In 2013, the song was covered by electro/hip-hop artist Egyptian Lover for his 2015 album, 1984. Like the original, it is also featured in Grand Theft Auto V (though only in the Enhanced Edition) on iFruit Radio.

In 2020, Alien Ant Farm recorded a rock remake of the song. Its music video, shot during the COVID-19 pandemic, features cameos from artists like Insane Clown Posse, Hyro the Hero, Charlie Benante of Anthrax, CJ Pierce of Drowning Pool, and several others. The track was eventually included on their 2024 release, Mantras.

==Music video==

The official music video for "Everything She Wants" was directed by Andy Morahan, and consists of black and white footage of a live performance. The video also includes an extra verse not present on the Make It Big album.

==Personnel==
- George Michael – lead and backing vocals, Roland Juno-60 synthesizer, LinnDrum programming

==Track listing==

- Also released in a limited edition with a 1985 calendar (WQTA 4949).

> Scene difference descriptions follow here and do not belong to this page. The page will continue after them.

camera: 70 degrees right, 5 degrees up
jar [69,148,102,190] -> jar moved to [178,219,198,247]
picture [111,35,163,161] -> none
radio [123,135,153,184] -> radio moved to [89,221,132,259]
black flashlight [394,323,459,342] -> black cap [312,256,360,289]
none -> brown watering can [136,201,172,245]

- Note: Track 1 plays the 7″ remix but is labelled only as "Remix".

7″: Epic / QA 4949 (UK)
| No. | Title | Length |
|---|---|---|
| 1. | "Everything She Wants" (short remix) | 5:32 |
| 2. | "Last Christmas" | 4:24 |

12″: Epic / QTA 4949 (UK)
| No. | Title | Length |
|---|---|---|
| 1. | "Everything She Wants" (long remix) | 6:34 |
| 2. | "Last Christmas" (Pudding mix) | 6:44 |

7″: Columbia / 38-04840 (US)
| No. | Title | Length |
|---|---|---|
| 1. | "Everything She Wants" (remix) | 5:10 |
| 2. | "Like a Baby" | 4:12 |

12″: Columbia / 44-05180 (US)
| No. | Title | Length |
|---|---|---|
| 1. | "Everything She Wants" (long remix) | 6:34 |
| 2. | "Like a Baby" | 4:12 |

7″: Epic / 07-5p-336 (Japan)
| No. | Title | Length |
|---|---|---|
| 1. | "Everything She Wants" (remix) | 5:32 |
| 2. | "Like a Baby" | 4:12 |
| 3. | "Message from Wham!" |  |

== Charts ==

=== Weekly charts ===

Weekly chart performance for "Everything She Wants"
| Chart (1984–1985) | Peak position |
|---|---|
| Australia (Kent Music Report) | 7 |
| Austria (Ö3 Austria Top 40) | 5 |
| Belgium (Ultratop 50 Flanders) | 9 |
| Canada (The Record) | 5 |
| Canada Top Singles (RPM) | 1 |
| Europe (European Hot 100 Singles) | 4 |
| France (SNEP) | 21 |
| Germany (GfK) | 8 |
| Iceland (RÚV) | 1 |
| New Zealand (Recorded Music NZ) | 6 |
| Norway (VG-lista) | 4 |
| South Africa (Springbok) | 5 |
| UK Singles (Official Charts) | 2 |
| US Billboard Hot 100 | 1 |
| US Adult Contemporary (Billboard) | 4 |
| US Dance Club Songs (Billboard) | 7 |
| US Dance Singles Sales (Billboard) | 3 |
| US Hot R&B/Hip-Hop Songs (Billboard) | 12 |
| US Cash Box Top 100 | 1 |
| US Contemporary Hit Radio (Radio & Records) | 1 |

=== Year-end charts ===

1984 year-end chart performance for "Everything She Wants"
| Chart (1984) | Position |
|---|---|
| UK Singles (Gallup) | 6 |

1985 year-end chart performance for "Everything She Wants"
| Chart (1985) | Position |
|---|---|
| Australia | 149 |
| Canada (RPM) | 32 |
| UK | 42 |
| US Billboard Hot 100 | 25 |
| US Cash Box Top 100 | 22 |

== Certifications and sales ==

Certifications for "Everything She Wants"
| Region | Certification | Certified units/sales |
| Canada (Music Canada) | Gold | 50,000^{^} |
| New Zealand (RMNZ) | Gold | 15,000^{‡} |
| United Kingdom (BPI) | Gold | 400,000^{‡} |
| United States (RIAA) | Gold | 500,000^{^} |
^{^} Shipments figures based on certification alone. ^{‡} Sales+streaming figures based on certification alone.